Graphs of Power, Exponential, Logarithmic, and Circular Functions

Power Functions: $y = x^n$, $n \in Q$

Power functions have the general form $y = x^n$, where $n$ is a rational number. The shape of the graph depends heavily on the value of $n$.

• Integer Values of n

  • $n > 0$: The graph passes through (0,0) and (1,1).
  • $n$ is even: The graph is symmetrical about the y-axis (even function).
  • $n$ is odd: The graph is symmetrical about the origin (odd function).
  • $n < 0$: The graph has a vertical asymptote at $x = 0$ and a horizontal asymptote at $y = 0$.

• Rational Values of n

  • $n = 1/2$: $y = x^{1/2} = \sqrt{x}$. Defined for $x \geq 0$.
  • $n = 1/3$: $y = x^{1/3} = \sqrt[3]{x}$. Defined for all real numbers.
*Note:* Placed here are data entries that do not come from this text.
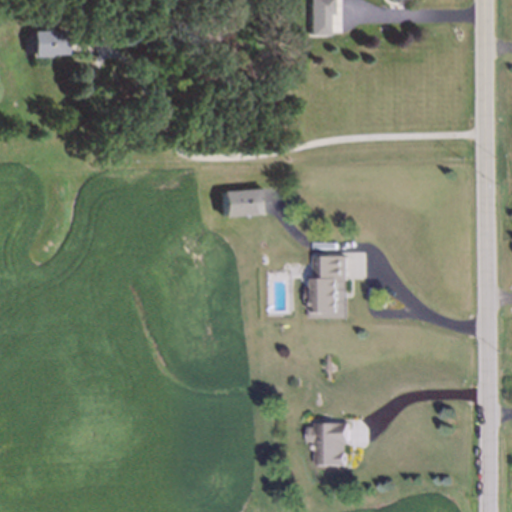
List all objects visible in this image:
building: (52, 8)
road: (418, 14)
building: (317, 15)
building: (317, 16)
building: (40, 42)
building: (47, 43)
road: (497, 45)
road: (263, 150)
building: (240, 202)
building: (242, 202)
road: (484, 255)
road: (390, 284)
building: (327, 287)
building: (330, 287)
road: (498, 296)
road: (418, 393)
road: (499, 413)
building: (329, 442)
building: (327, 444)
Exponential Functions: $y = a^x$, $a \in R^+$

Exponential functions have the general form $y = a^x$, where $a$ is a positive real number not equal to 1 ($a \in R^+ \setminus {1}$). A crucial case is $y = e^x$.

• Key Features

  • The graph always passes through the point (0, 1) because $a^0 = 1$.
  • If $a > 1$, the function is increasing (exponential growth).
  • If \$0 < a < 1$, the function is decreasing (exponential decay).
  • The x-axis ($y = 0$) is a horizontal asymptote.
  • The domain is all real numbers, and the range is $y > 0$.

• The Exponential Function $y = e^x$

  • $e$ is Euler’s number, approximately equal to 2.71828.
  • $y = e^x$ is the natural exponential function.
  • It is its own derivative, i.e., $\frac{d}{dx}(e^x) = e^x$.
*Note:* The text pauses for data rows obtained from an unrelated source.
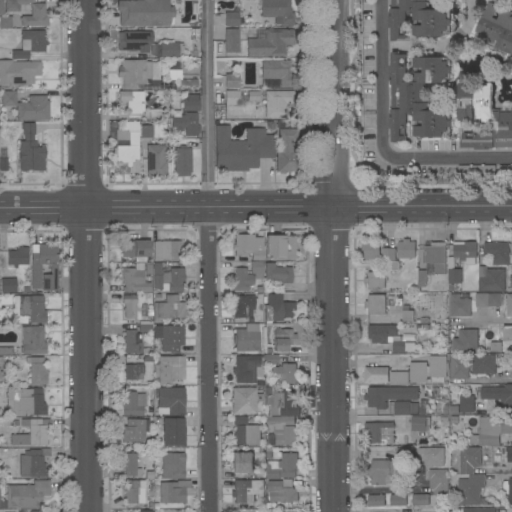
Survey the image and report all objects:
building: (506, 0)
building: (14, 4)
building: (14, 5)
building: (1, 7)
building: (1, 7)
building: (277, 11)
building: (277, 11)
building: (142, 13)
building: (143, 13)
building: (34, 15)
building: (35, 16)
building: (230, 18)
building: (231, 19)
building: (417, 19)
building: (417, 19)
building: (5, 22)
building: (5, 22)
building: (495, 30)
building: (496, 31)
building: (132, 40)
building: (230, 40)
building: (231, 40)
building: (134, 41)
building: (270, 43)
building: (29, 44)
building: (30, 44)
road: (440, 44)
building: (170, 49)
building: (170, 50)
building: (511, 56)
building: (168, 70)
building: (18, 71)
building: (276, 71)
building: (18, 72)
building: (136, 72)
building: (277, 72)
building: (137, 73)
building: (174, 74)
building: (230, 81)
building: (231, 81)
building: (415, 96)
building: (416, 96)
building: (231, 97)
building: (7, 98)
building: (232, 98)
building: (130, 102)
building: (131, 102)
building: (473, 102)
building: (191, 103)
road: (207, 103)
building: (276, 103)
building: (277, 103)
building: (27, 106)
building: (32, 108)
building: (155, 115)
building: (187, 116)
building: (483, 118)
building: (186, 124)
building: (489, 131)
building: (146, 132)
road: (379, 140)
building: (127, 142)
building: (127, 146)
building: (240, 149)
building: (241, 149)
building: (29, 150)
building: (30, 150)
building: (287, 150)
building: (288, 152)
building: (154, 160)
building: (155, 161)
building: (181, 161)
building: (181, 162)
building: (3, 165)
building: (504, 170)
building: (475, 171)
road: (255, 206)
building: (248, 246)
building: (247, 247)
building: (279, 247)
building: (280, 247)
building: (134, 248)
building: (134, 248)
building: (369, 248)
building: (404, 248)
building: (370, 249)
building: (405, 249)
building: (166, 250)
building: (166, 250)
building: (464, 251)
building: (464, 251)
building: (496, 252)
building: (496, 252)
building: (387, 253)
building: (387, 254)
road: (84, 255)
building: (16, 256)
road: (332, 256)
building: (17, 257)
building: (434, 257)
building: (432, 262)
building: (44, 266)
building: (42, 267)
building: (255, 267)
building: (257, 270)
building: (511, 271)
building: (276, 273)
building: (277, 273)
building: (453, 275)
building: (453, 276)
building: (136, 278)
building: (134, 279)
building: (374, 279)
building: (375, 279)
building: (490, 279)
building: (490, 279)
building: (168, 280)
building: (240, 280)
building: (241, 280)
building: (170, 281)
building: (7, 285)
building: (8, 285)
building: (487, 299)
building: (488, 300)
building: (375, 303)
building: (375, 304)
building: (508, 304)
building: (129, 305)
building: (457, 305)
building: (508, 305)
building: (242, 306)
building: (242, 306)
building: (459, 306)
building: (278, 307)
building: (29, 308)
building: (128, 308)
building: (168, 308)
building: (168, 308)
building: (277, 308)
building: (36, 309)
building: (406, 314)
building: (1, 319)
building: (506, 332)
building: (381, 333)
building: (507, 333)
building: (168, 337)
building: (170, 337)
building: (246, 338)
building: (246, 338)
building: (281, 339)
building: (31, 340)
building: (32, 340)
building: (282, 340)
building: (464, 341)
building: (464, 341)
building: (132, 342)
building: (134, 343)
building: (402, 347)
building: (6, 351)
road: (209, 359)
building: (1, 360)
road: (368, 362)
building: (482, 364)
building: (483, 364)
building: (457, 366)
building: (458, 367)
building: (245, 368)
building: (426, 368)
building: (510, 368)
building: (510, 368)
building: (169, 369)
building: (248, 369)
building: (36, 370)
building: (170, 370)
building: (280, 370)
building: (428, 370)
building: (36, 371)
building: (134, 371)
building: (131, 372)
building: (283, 373)
building: (374, 374)
building: (386, 376)
building: (397, 377)
building: (1, 378)
building: (496, 393)
building: (498, 393)
building: (386, 395)
building: (388, 395)
building: (170, 399)
building: (243, 400)
building: (243, 400)
building: (170, 401)
building: (24, 402)
building: (31, 403)
building: (131, 403)
building: (465, 403)
building: (466, 403)
building: (131, 404)
building: (281, 404)
building: (404, 407)
building: (404, 408)
building: (281, 416)
building: (418, 423)
building: (419, 423)
building: (492, 428)
building: (281, 429)
building: (493, 429)
building: (132, 430)
building: (133, 431)
building: (32, 432)
building: (173, 432)
building: (173, 432)
building: (378, 432)
building: (379, 432)
building: (31, 433)
building: (245, 434)
building: (247, 435)
building: (13, 454)
building: (429, 455)
building: (420, 456)
building: (508, 456)
building: (509, 457)
building: (469, 459)
building: (240, 460)
building: (31, 462)
building: (241, 462)
building: (33, 463)
building: (129, 464)
building: (131, 465)
building: (171, 465)
building: (172, 465)
building: (281, 466)
building: (380, 471)
road: (501, 471)
building: (381, 472)
building: (468, 476)
building: (437, 481)
building: (438, 481)
building: (245, 490)
building: (246, 490)
building: (469, 490)
building: (509, 490)
building: (131, 491)
building: (172, 491)
building: (280, 491)
building: (281, 491)
building: (509, 491)
building: (134, 492)
building: (173, 492)
building: (25, 494)
building: (25, 495)
building: (397, 499)
building: (418, 499)
building: (419, 499)
building: (374, 500)
building: (375, 500)
building: (397, 500)
building: (477, 509)
building: (478, 510)
building: (33, 511)
building: (144, 511)
building: (146, 511)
Diagram: A graph showing $y = 2^x$, $y = (\frac{1}{2})^x$, and $y = e^x$ illustrating exponential growth and decay.

Logarithmic Functions: $y = \log_a(x)$

Logarithmic functions are the inverse of exponential functions. The general form is $y = \log_a(x)$, where $a$ is the base of the logarithm, and $a > 0$ and $a \neq 1$.

• Key Features

  • The graph always passes through the point (1, 0) because $\log_a(1) = 0$.
  • If $a > 1$, the function is increasing.
  • If \$0 < a < 1$, the function is decreasing.
  • The y-axis ($x = 0$) is a vertical asymptote.
  • The domain is $x > 0$, and the range is all real numbers.
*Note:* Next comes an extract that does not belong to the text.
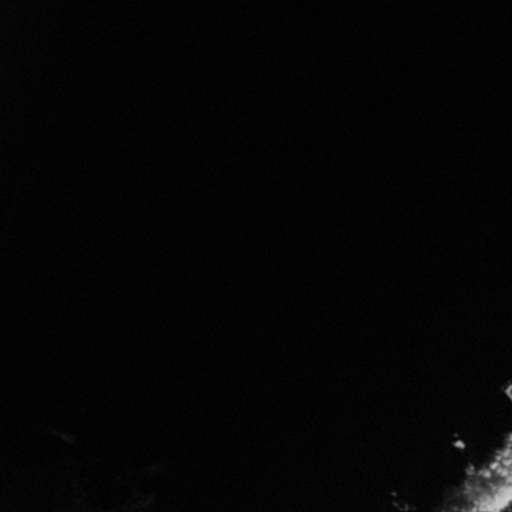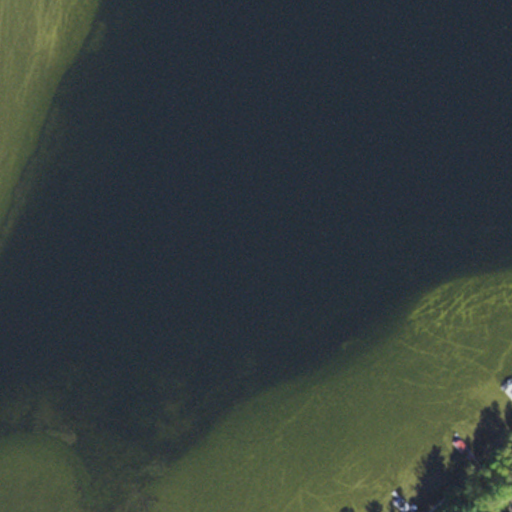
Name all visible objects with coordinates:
building: (497, 511)
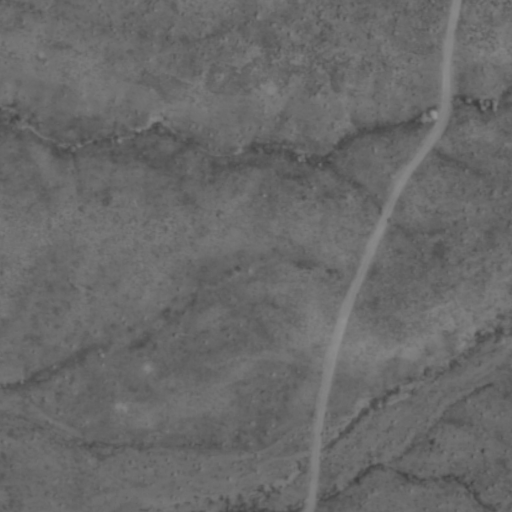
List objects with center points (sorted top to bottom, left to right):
road: (366, 250)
• Natural Logarithm: $y = \ln(x) = \log_e(x)$

  • The natural logarithm has base $e$.

• Common Logarithm: $y = \log_{10}(x)$

  • The common logarithm has base 10.

Diagram: A graph showing $y = \log_2(x)$, $y = \log_{\frac{1}{2}}(x)$, and $y = \ln(x)$ illustrating logarithmic growth and decay.

Circular Functions: $y = \sin(x)$, $y = \cos(x)$, $y = \tan(x)$

Circular functions (trigonometric functions) relate angles of a right triangle to ratios of its sides.

• Sine Function: $y = \sin(x)$

  • Domain: All real numbers.
  • Range: $[-1, 1]$.
  • Period: $2\pi$.
  • Amplitude: 1.
  • Odd function: $\sin(-x) = -\sin(x)$.

• Cosine Function: $y = \cos(x)$

  • Domain: All real numbers.
  • Range: $[-1, 1]$.
  • Period: $2\pi$.
  • Amplitude: 1.
  • Even function: $\cos(-x) = \cos(x)$.

• Tangent Function: $y = \tan(x) = \frac{\sin(x)}{\cos(x)}$

  • Domain: All real numbers except $x = \frac{(2n+1)\pi}{2}$, where $n$ is an integer (vertical asymptotes).
  • Range: All real numbers.
  • Period: $\pi$.
  • Vertical asymptotes at $x = \frac{\pi}{2} + n\pi$, where $n$ is an integer.
  • Odd function: $\tan(-x) = -\tan(x)$.

Diagram: Graphs of $y = \sin(x)$, $y = \cos(x)$, and $y = \tan(x)$ showing their periodic nature and key features.

These notes provide a comprehensive overview of power, exponential, logarithmic, and circular functions, including their key features and graphs, which are essential for VCE Mathematical Methods.